The first of these is genuine thrills. It comes close and there are good moments but generally you find yourself sitting back watching the mayhem for the sake of mayhem, whereas I would prefer to be sucked into and really gripped by the action - I wasn't really here; instead most of the action is of the video game style where the enemy just keeps spawning in front of you and getting chopped down by powerful weaponry. The second thing that isn't as prevalent as I wanted was comedy. We get the odd bit here and there, but really Jet Li's "because I'm small" speech is probably the high point. What was needed was more comedy mixed in with the action. There were a few kiss-off lines but nothing memorable or even "good". These are important because it makes the excess easier to enjoy as just part of a fun package the film not having enough suspense or thrills makes the lack of this "fun" all the more obvious and notable of a gap.
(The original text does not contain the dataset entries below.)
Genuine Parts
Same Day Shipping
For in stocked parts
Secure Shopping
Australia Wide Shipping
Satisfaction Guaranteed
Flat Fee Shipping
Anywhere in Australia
The cast do help though and not just in terms of having big names in there. They do have an easy charisma between them and they all play off each other well whether it be Stallone and Statham or the brief cameos from Willis and Swarzenegger. Crews isn't used particularly well but otherwise I liked everyone else in it, even if there were probably too many of them to really do much with I thought it was a good move, despite appearing to be an ensemble piece, to put most of the focus on two of them rather than spreading it evenly around. Of course looking at it fairly, the film is not great the plot is obvious and full of "groan" moments that we have to have simply because of the genre plus it is hard to shake the feeling that the film is more for the stars benefit than it is about the viewers, like perhaps they enjoyed it more than I did? Overall though The Expendables is a solid enough 80's style action movie that does everything you expect it to do but nothing more. Personally I preferred The Losers to this simply because it delivered action and comedy blended well to make for an enjoyably silly actioner, whereas this doesn't really do that and perhaps takes itself a little too seriously for its own good. A solid genre film and enjoyable as that, but it doesn't do enough to justify the sheer volume of big names in it.